A: I grew up on the top floor of an apartment building. From my windows I could see Yankee stadium in the distance that would light up when games were being played or fireworks displayed. I felt as though we lived in a penthouse and that the fireworks were celebrating something that had to do with me and my family. Anyway, my brother is, and has always been, a DJ and would spend hours mixing music and making tapes/samples. He would be in the zone, and I would be found sitting in his room, staring out the window with music washing over me, thinking about my future. My brother, my family, music, my childhood, and being in the zone all influence me as both a writer and a person.
Q: If you could change one thing about theater, what would it be?
A: One thing...?
Q: Who are or were your theatrical heroes?
A: As a young theater maker I devoured everything by Pinter, O'Neill, Genet and Sondheim. And I've never turned down a book by Baldwin, Morrison, Genet and D.H. Lawrence.

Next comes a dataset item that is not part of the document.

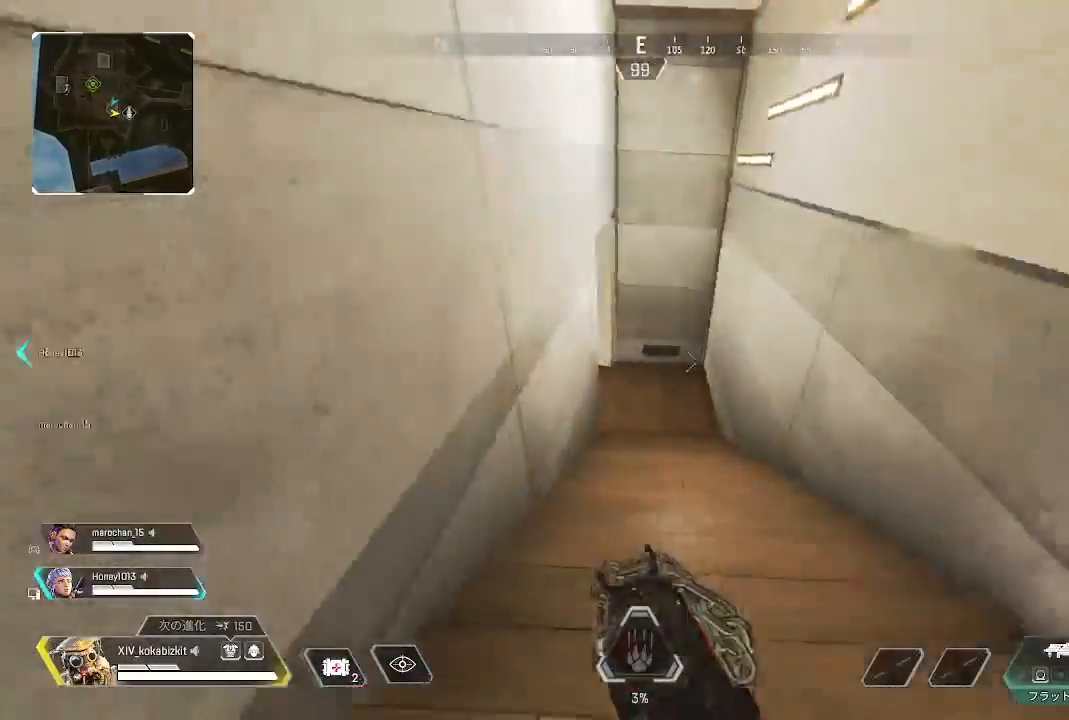
{"dt_ms": 500, "buttons": ["L1"], "left_stick": "up-right", "right_stick": "left", "events": [[117, "left_stick", "up-right"]]}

Q: What kind of theater excites you?
A: The last great play I saw was Jerusalem. It was epic, the characters were grimy and smart, lots of storytelling within the story, and Mark Rylance - wow ! - a force of nature. I try to stay away from timid, safe plays and love plays that push the form in some way. The first great new play I saw: Our Lady of 121st Street. That one and King Hedley II made me want to become a playwright.
Q: What advice do you have for playwrights just starting out?
A: Get it done, rewrite, apply! And then start all over again. Invest in your future now. The one play of mine I've yet to see/hear, is the one that opened lots of doors for me as a writer. It's epic with grimy, smart characters: Miracle on Monroe.
Q: Plugs, please:
A: The Fire This Time Festival - January 19th - 25th @ the Kraine Theater. My play, DIG, directed by LA Williams, will be featured. It's a short story of a homicide detective obsessed by one of his cases: an under-aged, street walker named Indigo.